According to a study conducted by Dr. William Rahtje of the University of Arizona, the trash of a typical Arizona resident consists of 26 % yard waste and 11% food waste. By composting you could divert over 1/3 of your total household waste from the landfill and help Mother Earth.
Think of your compost pile as a living breathing creature. It only needs air, water, food, love and attention.
Locating the Ideal Spot in Your Yard
The ideal site needs equal amounts of sunshine and shade in the summer and full sun in the winter. Make sure its an area in your backyard that is level, easy accessible and large enough to accommodate a pile that is three to five feet high and three to five feet across. Expensive bins aren't necessary because a compost site can be enclosed with chicken wire, scrap wood, used pallets, cinder blocks or fencing. Plastic garbage cans work equally well, but I wouldn't recommend metal as they have a tendency to rust.
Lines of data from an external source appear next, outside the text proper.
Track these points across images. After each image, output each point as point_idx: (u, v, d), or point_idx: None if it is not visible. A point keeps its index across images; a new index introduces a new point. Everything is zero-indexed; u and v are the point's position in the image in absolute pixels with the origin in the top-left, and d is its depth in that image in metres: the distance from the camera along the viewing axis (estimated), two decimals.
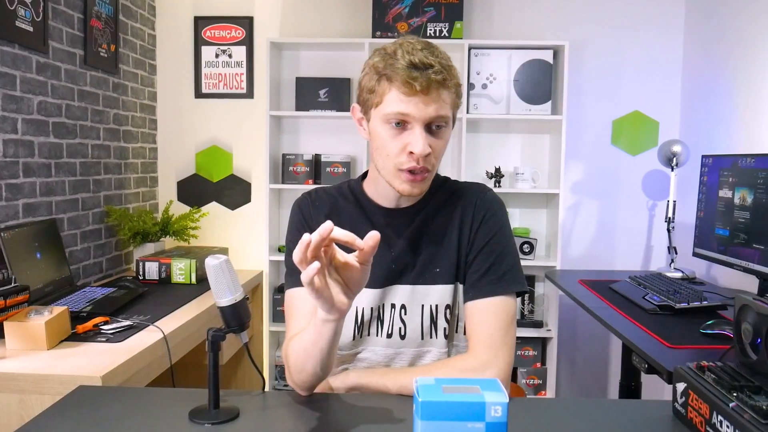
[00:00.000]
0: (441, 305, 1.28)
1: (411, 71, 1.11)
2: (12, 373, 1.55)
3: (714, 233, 2.37)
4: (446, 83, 1.14)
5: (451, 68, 1.16)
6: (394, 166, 1.17)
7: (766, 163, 2.09)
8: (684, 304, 2.06)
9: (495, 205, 1.29)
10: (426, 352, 1.29)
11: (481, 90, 3.12)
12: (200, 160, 3.39)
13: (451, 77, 1.15)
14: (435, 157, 1.17)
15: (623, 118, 3.27)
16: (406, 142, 1.15)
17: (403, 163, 1.16)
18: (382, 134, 1.17)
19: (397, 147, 1.16)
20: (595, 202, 3.32)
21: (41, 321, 1.69)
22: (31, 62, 2.27)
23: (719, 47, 2.83)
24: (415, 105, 1.12)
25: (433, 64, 1.12)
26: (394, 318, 1.28)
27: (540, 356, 3.20)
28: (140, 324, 1.95)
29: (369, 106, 1.19)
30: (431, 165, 1.17)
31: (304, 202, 1.33)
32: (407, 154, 1.15)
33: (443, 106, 1.15)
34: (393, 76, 1.13)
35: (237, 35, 3.31)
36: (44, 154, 2.36)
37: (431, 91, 1.12)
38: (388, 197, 1.28)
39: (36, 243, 2.21)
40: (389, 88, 1.14)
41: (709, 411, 1.01)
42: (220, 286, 1.06)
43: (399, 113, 1.13)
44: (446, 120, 1.17)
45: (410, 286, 1.28)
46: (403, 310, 1.28)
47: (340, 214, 1.30)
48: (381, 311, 1.28)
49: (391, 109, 1.14)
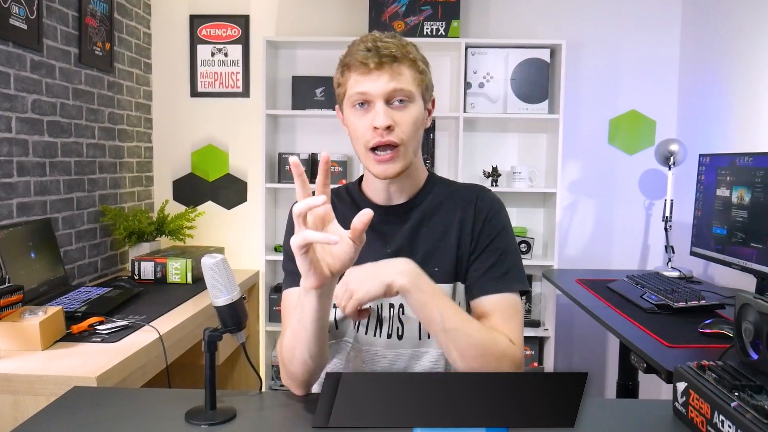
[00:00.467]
0: None
1: (365, 52, 1.17)
2: (6, 374, 1.53)
3: (711, 232, 2.37)
4: (399, 58, 1.17)
5: (406, 46, 1.20)
6: (364, 147, 1.20)
7: (764, 161, 2.08)
8: (682, 303, 2.05)
9: (497, 205, 1.30)
10: (423, 353, 1.28)
11: (478, 89, 3.12)
12: (196, 160, 3.37)
13: (405, 53, 1.19)
14: (403, 132, 1.18)
15: (620, 117, 3.27)
16: (371, 119, 1.18)
17: (370, 140, 1.18)
18: (352, 119, 1.21)
19: (363, 126, 1.19)
20: (592, 201, 3.32)
21: (35, 321, 1.67)
22: (26, 60, 2.26)
23: (716, 46, 2.83)
24: (371, 82, 1.17)
25: (387, 44, 1.17)
26: (392, 318, 1.27)
27: (537, 356, 3.20)
28: (136, 324, 1.93)
29: (340, 99, 1.25)
30: (399, 139, 1.18)
31: None
32: (372, 131, 1.18)
33: (401, 80, 1.18)
34: (351, 63, 1.19)
35: (233, 34, 3.29)
36: (38, 153, 2.35)
37: (385, 66, 1.16)
38: (381, 193, 1.29)
39: (30, 242, 2.19)
40: (349, 75, 1.20)
41: (710, 411, 1.00)
42: (217, 285, 1.05)
43: (358, 93, 1.18)
44: (408, 94, 1.19)
45: None
46: (401, 309, 1.27)
47: (336, 214, 1.29)
48: (380, 310, 1.27)
49: (352, 91, 1.19)
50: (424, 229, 1.28)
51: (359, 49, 1.18)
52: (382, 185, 1.27)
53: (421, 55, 1.24)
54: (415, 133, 1.21)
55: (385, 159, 1.19)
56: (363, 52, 1.17)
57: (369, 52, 1.16)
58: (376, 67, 1.16)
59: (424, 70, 1.24)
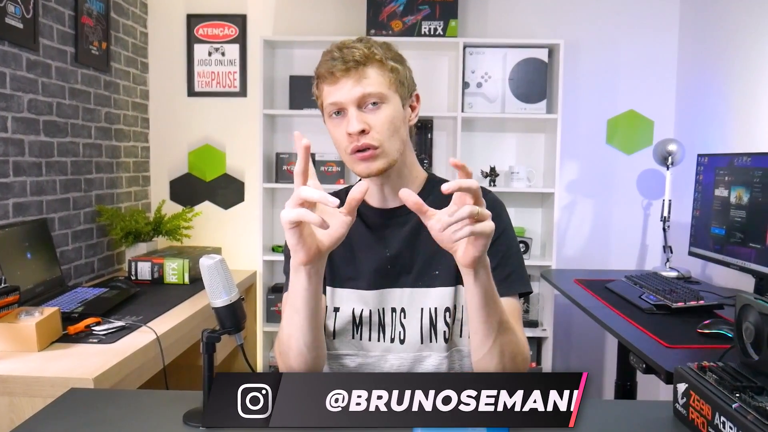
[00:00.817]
0: (440, 308, 1.26)
1: (331, 62, 1.16)
2: (2, 375, 1.53)
3: (710, 232, 2.37)
4: (363, 61, 1.16)
5: (371, 47, 1.19)
6: (346, 153, 1.20)
7: (763, 161, 2.08)
8: (681, 303, 2.05)
9: (498, 207, 1.28)
10: (426, 357, 1.27)
11: (476, 89, 3.11)
12: (193, 159, 3.36)
13: (370, 55, 1.17)
14: (378, 133, 1.17)
15: (618, 117, 3.27)
16: (345, 126, 1.17)
17: (347, 146, 1.18)
18: (331, 129, 1.21)
19: (341, 134, 1.19)
20: (590, 201, 3.31)
21: (32, 322, 1.67)
22: (21, 60, 2.24)
23: (714, 46, 2.83)
24: (339, 90, 1.16)
25: (351, 50, 1.17)
26: (393, 322, 1.27)
27: (535, 356, 3.19)
28: (133, 325, 1.92)
29: (321, 111, 1.24)
30: (375, 140, 1.17)
31: None
32: (348, 137, 1.17)
33: (367, 83, 1.16)
34: (321, 74, 1.19)
35: (230, 33, 3.28)
36: (35, 152, 2.33)
37: (351, 72, 1.16)
38: (376, 196, 1.28)
39: (26, 243, 2.18)
40: (322, 86, 1.20)
41: (711, 412, 1.00)
42: (215, 286, 1.04)
43: (331, 104, 1.18)
44: (378, 96, 1.17)
45: (408, 289, 1.26)
46: (402, 313, 1.26)
47: (337, 215, 1.29)
48: (381, 316, 1.26)
49: (326, 102, 1.19)
50: (425, 232, 1.27)
51: (327, 59, 1.18)
52: (375, 187, 1.26)
53: (392, 54, 1.22)
54: (394, 132, 1.20)
55: (366, 157, 1.18)
56: (329, 61, 1.17)
57: (335, 61, 1.16)
58: (342, 74, 1.16)
59: (395, 68, 1.22)
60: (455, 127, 3.08)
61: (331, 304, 1.27)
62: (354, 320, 1.26)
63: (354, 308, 1.26)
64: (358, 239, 1.26)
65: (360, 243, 1.27)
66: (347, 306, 1.27)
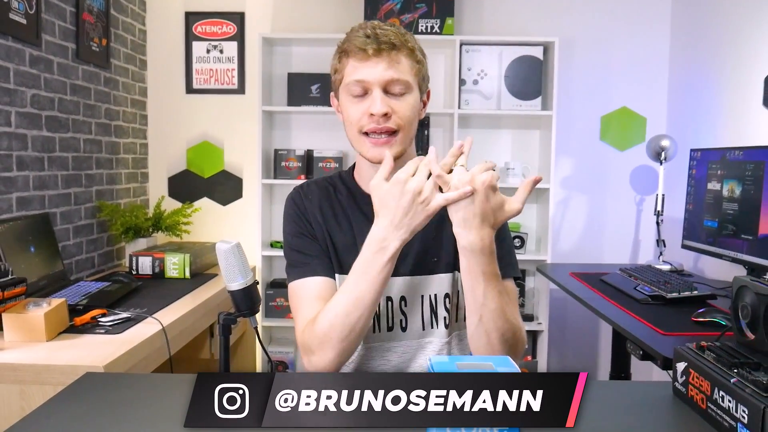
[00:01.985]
0: (440, 294, 1.29)
1: (364, 39, 1.16)
2: (12, 364, 1.55)
3: (703, 225, 2.42)
4: (398, 46, 1.17)
5: (405, 35, 1.20)
6: (357, 130, 1.21)
7: (755, 155, 2.13)
8: (675, 293, 2.10)
9: None
10: (427, 344, 1.30)
11: (472, 86, 3.15)
12: (191, 156, 3.38)
13: (404, 41, 1.19)
14: (401, 119, 1.19)
15: (612, 114, 3.32)
16: (367, 106, 1.18)
17: (364, 125, 1.19)
18: (347, 105, 1.22)
19: (359, 111, 1.19)
20: (584, 196, 3.36)
21: (40, 312, 1.69)
22: (25, 55, 2.26)
23: (705, 43, 2.89)
24: (370, 69, 1.17)
25: (385, 32, 1.17)
26: (393, 311, 1.29)
27: (531, 349, 3.24)
28: (138, 316, 1.95)
29: (337, 86, 1.24)
30: (396, 125, 1.19)
31: (297, 196, 1.34)
32: (368, 117, 1.18)
33: (399, 68, 1.18)
34: (350, 49, 1.19)
35: (228, 31, 3.31)
36: (37, 147, 2.35)
37: (383, 54, 1.16)
38: None
39: (30, 237, 2.19)
40: (347, 61, 1.20)
41: (710, 388, 1.04)
42: (232, 269, 1.07)
43: (356, 80, 1.18)
44: (406, 84, 1.19)
45: (408, 278, 1.28)
46: (403, 302, 1.28)
47: (333, 204, 1.32)
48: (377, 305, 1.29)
49: (350, 78, 1.19)
50: None
51: (358, 35, 1.18)
52: (375, 173, 1.29)
53: (419, 45, 1.24)
54: (412, 121, 1.23)
55: (380, 142, 1.20)
56: (362, 38, 1.17)
57: (368, 38, 1.16)
58: (374, 53, 1.16)
59: (422, 60, 1.24)
60: (452, 124, 3.12)
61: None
62: None
63: None
64: (358, 229, 1.28)
65: (360, 232, 1.27)
66: None
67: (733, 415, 0.96)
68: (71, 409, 1.07)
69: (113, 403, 1.11)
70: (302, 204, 1.32)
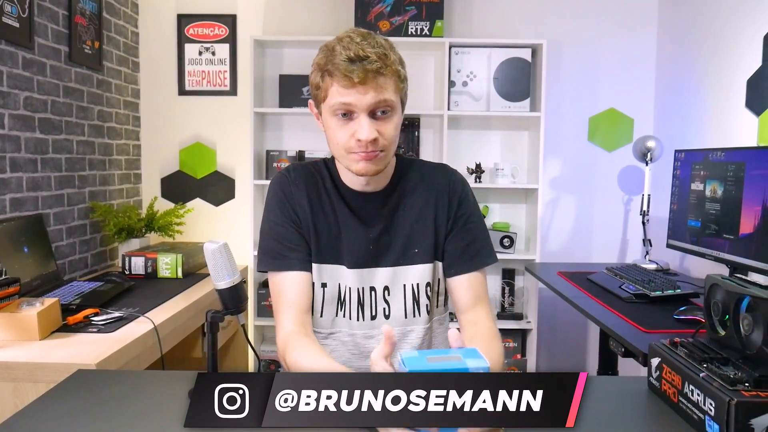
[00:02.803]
0: (422, 283, 1.36)
1: (348, 65, 1.17)
2: (6, 362, 1.57)
3: (687, 225, 2.46)
4: (382, 71, 1.19)
5: (387, 56, 1.21)
6: (345, 151, 1.24)
7: (735, 156, 2.17)
8: (658, 292, 2.14)
9: (466, 187, 1.39)
10: (410, 332, 1.36)
11: (461, 87, 3.19)
12: (184, 157, 3.41)
13: (387, 65, 1.20)
14: (386, 139, 1.23)
15: (599, 115, 3.36)
16: (353, 129, 1.21)
17: (353, 148, 1.22)
18: (332, 125, 1.24)
19: (345, 135, 1.22)
20: (572, 197, 3.41)
21: (33, 312, 1.71)
22: (18, 58, 2.29)
23: (691, 46, 2.93)
24: (355, 95, 1.19)
25: (369, 55, 1.18)
26: (376, 300, 1.34)
27: (520, 348, 3.28)
28: (131, 315, 1.98)
29: (318, 101, 1.26)
30: (383, 146, 1.23)
31: (284, 181, 1.37)
32: (356, 141, 1.21)
33: (383, 92, 1.20)
34: (333, 71, 1.19)
35: (220, 33, 3.33)
36: (30, 149, 2.38)
37: (368, 81, 1.18)
38: (358, 182, 1.34)
39: (23, 237, 2.22)
40: (331, 82, 1.21)
41: (681, 382, 1.08)
42: (219, 269, 1.10)
43: (342, 104, 1.20)
44: (390, 104, 1.22)
45: (391, 269, 1.34)
46: (386, 291, 1.34)
47: (320, 193, 1.36)
48: (361, 295, 1.34)
49: (335, 101, 1.20)
50: (401, 212, 1.36)
51: (341, 58, 1.17)
52: (356, 179, 1.32)
53: (399, 58, 1.26)
54: (396, 138, 1.27)
55: (369, 158, 1.23)
56: (345, 63, 1.17)
57: (353, 64, 1.17)
58: (360, 81, 1.17)
59: (405, 78, 1.27)
60: (441, 125, 3.15)
61: (318, 280, 1.33)
62: (339, 297, 1.34)
63: (340, 284, 1.33)
64: (343, 220, 1.34)
65: (345, 224, 1.34)
66: (333, 281, 1.33)
67: (702, 408, 1.00)
68: (63, 405, 1.11)
69: (105, 399, 1.15)
70: (289, 190, 1.35)
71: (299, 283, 1.30)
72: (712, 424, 0.97)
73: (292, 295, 1.29)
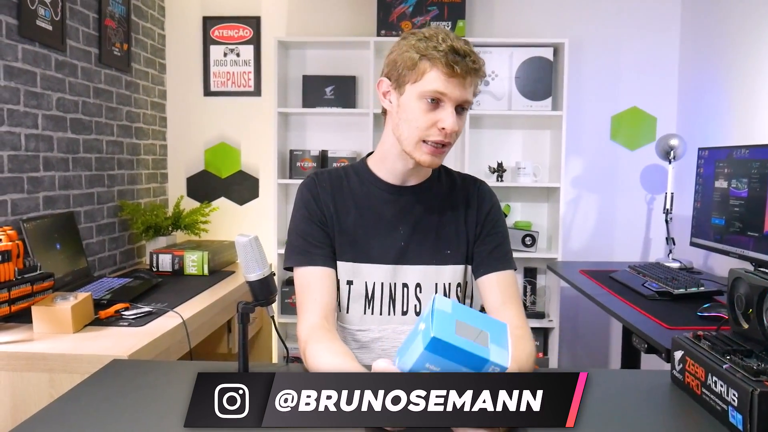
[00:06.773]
0: (453, 284, 1.39)
1: (453, 56, 1.21)
2: (42, 353, 1.63)
3: (710, 223, 2.45)
4: (479, 72, 1.25)
5: (480, 59, 1.27)
6: (419, 137, 1.27)
7: (760, 153, 2.16)
8: (682, 289, 2.14)
9: (494, 197, 1.45)
10: None
11: (483, 87, 3.20)
12: (209, 157, 3.47)
13: (481, 68, 1.26)
14: (456, 135, 1.28)
15: (622, 114, 3.35)
16: (438, 118, 1.25)
17: (431, 135, 1.26)
18: (415, 108, 1.26)
19: (428, 121, 1.25)
20: (594, 195, 3.40)
21: (68, 305, 1.77)
22: (50, 60, 2.35)
23: (714, 44, 2.92)
24: (453, 86, 1.23)
25: (470, 53, 1.24)
26: (408, 296, 1.37)
27: (542, 346, 3.28)
28: (160, 310, 2.02)
29: (404, 81, 1.27)
30: (453, 140, 1.28)
31: (311, 183, 1.41)
32: (438, 129, 1.25)
33: (472, 92, 1.27)
34: (435, 58, 1.22)
35: (245, 35, 3.39)
36: (62, 148, 2.44)
37: (467, 77, 1.23)
38: (396, 174, 1.37)
39: (56, 234, 2.28)
40: (430, 67, 1.23)
41: (704, 374, 1.09)
42: (250, 261, 1.13)
43: (437, 91, 1.23)
44: (470, 105, 1.29)
45: (423, 267, 1.37)
46: (418, 288, 1.37)
47: (344, 192, 1.40)
48: (393, 290, 1.36)
49: (431, 86, 1.23)
50: (434, 214, 1.39)
51: (444, 46, 1.21)
52: (402, 168, 1.36)
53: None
54: None
55: (437, 152, 1.28)
56: (451, 53, 1.21)
57: (457, 56, 1.21)
58: (461, 74, 1.22)
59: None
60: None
61: (344, 278, 1.37)
62: (367, 294, 1.36)
63: (367, 281, 1.36)
64: (377, 217, 1.37)
65: (374, 222, 1.37)
66: (360, 280, 1.36)
67: (725, 399, 1.01)
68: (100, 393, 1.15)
69: (139, 386, 1.19)
70: (316, 191, 1.39)
71: (323, 278, 1.33)
72: (736, 414, 0.98)
73: (316, 290, 1.32)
First make sure your compost pile is located within reach of water, protected from direct high winds and out of direct view. Look for an area with good drainage and away from wooden structures to eliminate heat and moisture damage from the composting process.
The Layering Process
Whenever you add layers, try to alternate between brown (leaves, twigs, etc.) and green (grass clippings, food scraps, etc.) Chop or shred very coarse or stringy materials so they decompose faster and moisten each layer with enough water so that the consistency of the compost materials is similar to a wrung out sponge. Try to turn your pile every week. If done properly, it takes approximately six weeks to three months to change yard and kitchen waste into finished compost. The more you turn the pile, the faster it will compost. However, too much turning will prevent the pile from heating up and decomposing.
Start gathering all your yard waste such as grass clippings, leaves, twigs, flowers, potting soil, wood chips, sawdust, cactus and non spreading weeds. From the house bring out all vegetable and fruit scraps, bread and grains, coffee filters and grounds, tea bags, egg shells, shredded newspaper, nut shells, tissue paper, pencil shavings, hair brush hair, corn husks, corks, toothpicks, spent matches, moldy bread, vacuum cleaner and laundry lint. However, keep in mind it is not a good idea to compost any meat, fish, dairy products, cooking oil, pet feces, insect infested
plants, wood ashes, charcoal, bones or pressure treated, painted or preserved lumber.
Concerned About Unpleasant Odors?
Don’t be. But, if you are apprehensive about odors or attracting bugs, just turn the pile. This adds oxygen and will quickly end any odor problem. A finished compost has a faint, earthy smell and is a wonderful haven for earthworms to hang out.
When your compost is ready to use, spread a minimum of one inch throughout your garden every spring before planting and mix into the soil. Another layer may be adding during the growing season and then be prepared to enjoy your harvest.